* _WHAT THIS TASK INVOLVES_
Select the lines of the records containing the word "Bryan" and list them.

EXERCISE INPUTS section start

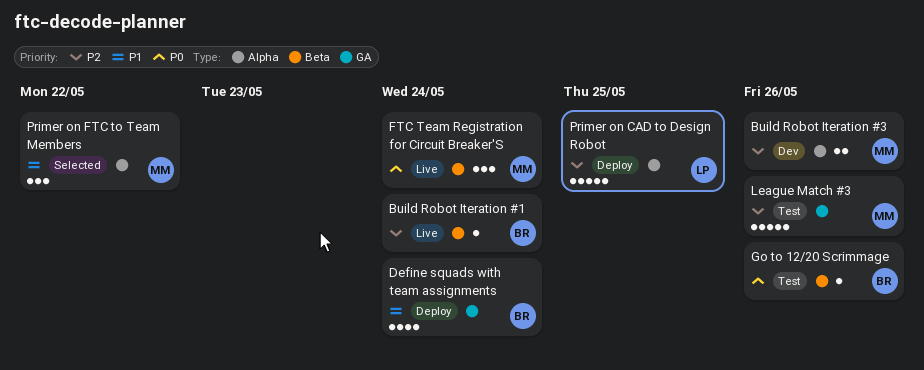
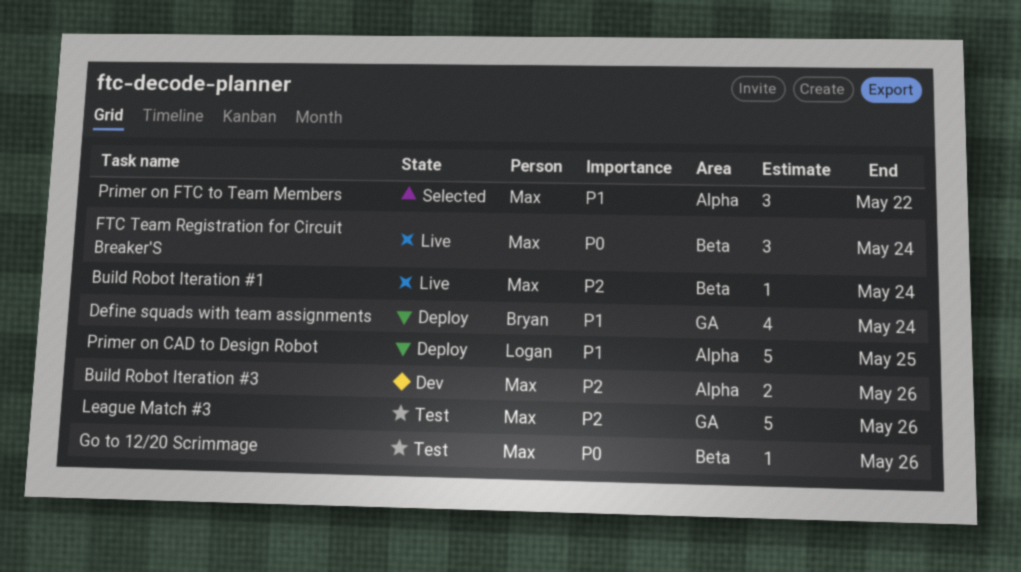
Build Robot Iteration #1, owner: Bryan -> Max
Go to 12/20 Scrimmage, owner: Bryan -> Max
Primer on CAD to Design Robot, priority: P2 -> P1

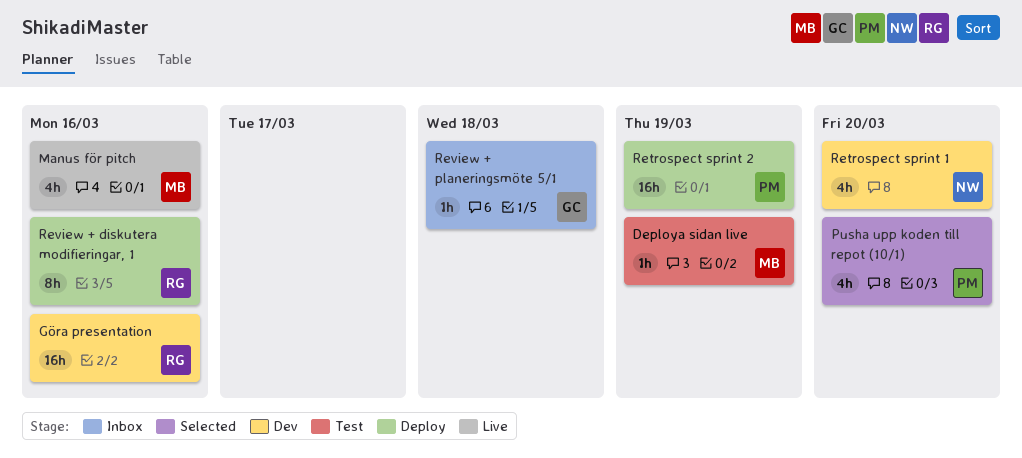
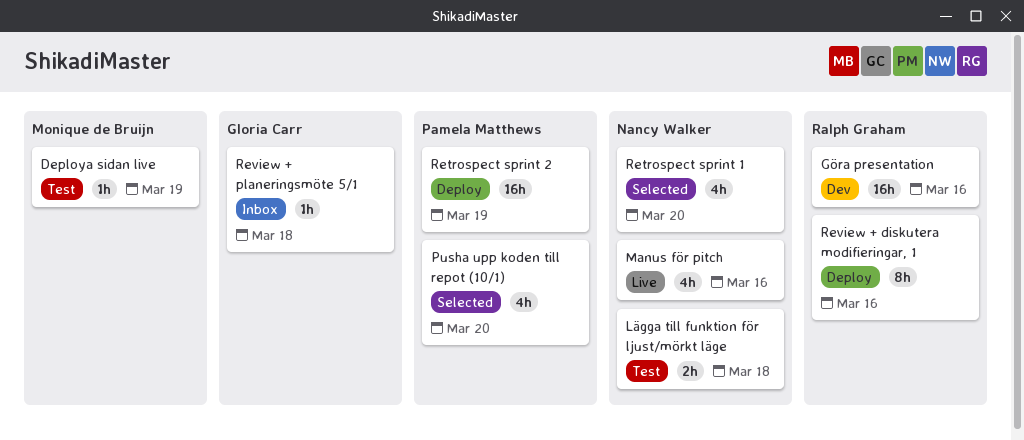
Lägga till funktion för ljust/mörkt läge: none -> present
Manus för pitch, owner: Monique de Bruijn -> Nancy Walker
Retrospect sprint 1, status: Dev -> Selected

EXERCISE INPUTS section end

* _ANSWER TO THIS EXERCISE_
Build Robot Iteration #1, owner: Bryan -> Max
Go to 12/20 Scrimmage, owner: Bryan -> Max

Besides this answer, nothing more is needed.